> EXCERPTED TEXT

There’s no working app. No downloadable client. No tutorial videos. No active Discord or Telegram. No YouTube walkthroughs from real players. The official website is broken. The whitepaper? Gone. The roadmap? Frozen in 2021.
Compare that to Splinterlands or The Sandbox. Both have functional games, daily active players, and regular updates. Chumbi Valley has a website that says "wait" and a token that trades on a decentralized exchange no one uses. It’s a ghost town with a ticker symbol.
Some investors bought CHMB because they liked the art. Others thought it was the next Axie. But art doesn’t sustain a game. Gameplay does. Community does. Development does. None of that exists here.
Price predictions: Wild guesses and wishful thinking
PricePrediction.net says CHMB could hit $0.00001142 by 2028. CoinLore says it could hit $0.78 by 2040. WalletInvestor says it’ll drop to $0.0000024. These aren’t forecasts-they’re fantasy novels.
Why such wild differences? Because there’s no real data to base them on. No user growth. No revenue. No product. Just a token floating in a sea of zero activity. Analysts are guessing. You’re guessing. Everyone’s guessing.
And here’s the kicker: the token’s technical indicators show 6 sell signals versus only 2 buy signals. That’s not a bullish chart. That’s a warning light blinking red.
Can you still buy CHMB?
Technically, yes. You can buy it on PancakeSwap (v2) using BNB or BUSD. But you shouldn’t.
Here’s why:
- High gas fees: Buying millions of tokens means you’re paying network fees on every trade. Your $10 investment might lose $1 to fees.
- No liquidity: If you want to sell, you’ll struggle to find a buyer. The order book is empty. You might get stuck.
- No utility: Even if you hold it, you can’t use it. No game. No staking. No rewards. Just a digital paperweight.
- High risk of rug pull: With no team activity and a broken website, this looks like a dead project. It could vanish overnight.
If you’re thinking of buying CHMB as an investment, you’re not investing-you’re gambling on a miracle.
How does it compare to other play-to-earn games?
Chumbi Valley doesn’t belong in the same conversation as Axie Infinity, The Sandbox, or Splinterlands. Those projects have:
- Working games with thousands of daily players
- Active development teams
- Clear token utility inside the game
- Verified websites and social channels
- Real revenue streams (NFT sales, in-game purchases)

> DATA SUPPLIED
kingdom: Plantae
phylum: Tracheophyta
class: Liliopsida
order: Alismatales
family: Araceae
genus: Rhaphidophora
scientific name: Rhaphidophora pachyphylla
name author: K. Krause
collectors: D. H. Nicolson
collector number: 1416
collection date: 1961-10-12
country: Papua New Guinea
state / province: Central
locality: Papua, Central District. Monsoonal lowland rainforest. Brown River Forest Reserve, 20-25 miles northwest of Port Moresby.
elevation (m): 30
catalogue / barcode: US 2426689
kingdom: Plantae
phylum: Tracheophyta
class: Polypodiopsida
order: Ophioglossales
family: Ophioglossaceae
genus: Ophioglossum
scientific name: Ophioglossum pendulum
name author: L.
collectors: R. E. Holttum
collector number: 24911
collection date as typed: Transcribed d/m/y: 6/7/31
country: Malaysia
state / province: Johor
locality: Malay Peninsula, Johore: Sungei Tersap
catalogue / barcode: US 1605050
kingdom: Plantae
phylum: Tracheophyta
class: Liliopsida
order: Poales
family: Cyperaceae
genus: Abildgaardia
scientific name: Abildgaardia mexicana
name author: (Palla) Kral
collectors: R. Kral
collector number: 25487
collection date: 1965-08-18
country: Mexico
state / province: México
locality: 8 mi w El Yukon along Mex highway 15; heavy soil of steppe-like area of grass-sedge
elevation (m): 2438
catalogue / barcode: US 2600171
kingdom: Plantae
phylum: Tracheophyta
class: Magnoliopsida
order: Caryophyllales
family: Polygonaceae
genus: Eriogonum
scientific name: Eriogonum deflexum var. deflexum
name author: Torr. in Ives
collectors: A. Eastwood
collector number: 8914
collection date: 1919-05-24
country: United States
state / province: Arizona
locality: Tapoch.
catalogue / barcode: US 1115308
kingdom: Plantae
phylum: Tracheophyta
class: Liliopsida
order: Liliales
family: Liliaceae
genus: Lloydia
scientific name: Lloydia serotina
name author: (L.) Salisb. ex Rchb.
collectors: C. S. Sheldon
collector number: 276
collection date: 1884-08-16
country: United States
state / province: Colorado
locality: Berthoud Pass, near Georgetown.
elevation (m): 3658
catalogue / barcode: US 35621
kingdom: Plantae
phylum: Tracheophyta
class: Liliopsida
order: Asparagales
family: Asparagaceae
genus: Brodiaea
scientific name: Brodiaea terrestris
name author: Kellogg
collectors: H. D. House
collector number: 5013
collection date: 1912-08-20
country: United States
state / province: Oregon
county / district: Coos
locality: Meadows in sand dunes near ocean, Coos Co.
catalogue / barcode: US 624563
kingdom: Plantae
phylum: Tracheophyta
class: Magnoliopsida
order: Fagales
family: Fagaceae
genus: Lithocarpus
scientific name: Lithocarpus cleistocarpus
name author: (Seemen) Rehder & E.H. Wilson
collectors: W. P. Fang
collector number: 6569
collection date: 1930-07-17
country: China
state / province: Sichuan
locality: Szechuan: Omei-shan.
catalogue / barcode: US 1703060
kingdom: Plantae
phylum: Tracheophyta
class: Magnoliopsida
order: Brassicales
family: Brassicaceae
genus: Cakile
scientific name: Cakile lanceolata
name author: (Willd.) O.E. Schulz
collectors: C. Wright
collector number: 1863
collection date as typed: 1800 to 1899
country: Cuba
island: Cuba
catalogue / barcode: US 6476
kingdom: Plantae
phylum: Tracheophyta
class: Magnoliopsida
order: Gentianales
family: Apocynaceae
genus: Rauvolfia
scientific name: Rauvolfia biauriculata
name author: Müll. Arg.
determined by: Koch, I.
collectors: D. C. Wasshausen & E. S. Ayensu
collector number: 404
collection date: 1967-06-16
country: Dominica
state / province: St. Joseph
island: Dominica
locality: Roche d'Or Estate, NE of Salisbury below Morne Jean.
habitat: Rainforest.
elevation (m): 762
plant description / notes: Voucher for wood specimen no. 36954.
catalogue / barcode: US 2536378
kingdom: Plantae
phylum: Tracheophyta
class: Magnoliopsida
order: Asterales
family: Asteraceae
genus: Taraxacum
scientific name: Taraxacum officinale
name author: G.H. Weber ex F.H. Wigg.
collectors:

> WORK ORDER A
According to the Chumbi Valley text, on which exchange can CHMB be bought?
> WORK ORDER B
Name every reason the Chumbi Valley text gives for not buying CHMB, using the short label it puts at the start of each.
> WORK ORDER C
Quote the Chumbi Valley text from "Why such wild" up to and including "But you shouldn’t.".
The entries have no role in any of this work.

> PROBLEM SOLUTION A
It can be bought on PancakeSwap (v2) using BNB or BUSD.

> PROBLEM SOLUTION B
High gas fees; No liquidity; No utility; High risk of rug pull

> PROBLEM SOLUTION C
Why such wild differences? Because there’s no real data to base them on. No user growth. No revenue. No product. Just a token floating in a sea of zero activity. Analysts are guessing. You’re guessing. Everyone’s guessing.
And here’s the kicker: the token’s technical indicators show 6 sell signals versus only 2 buy signals. That’s not a bullish chart. That’s a warning light blinking red.
Can you still buy CHMB?
Technically, yes. You can buy it on PancakeSwap (v2) using BNB or BUSD. But you shouldn’t.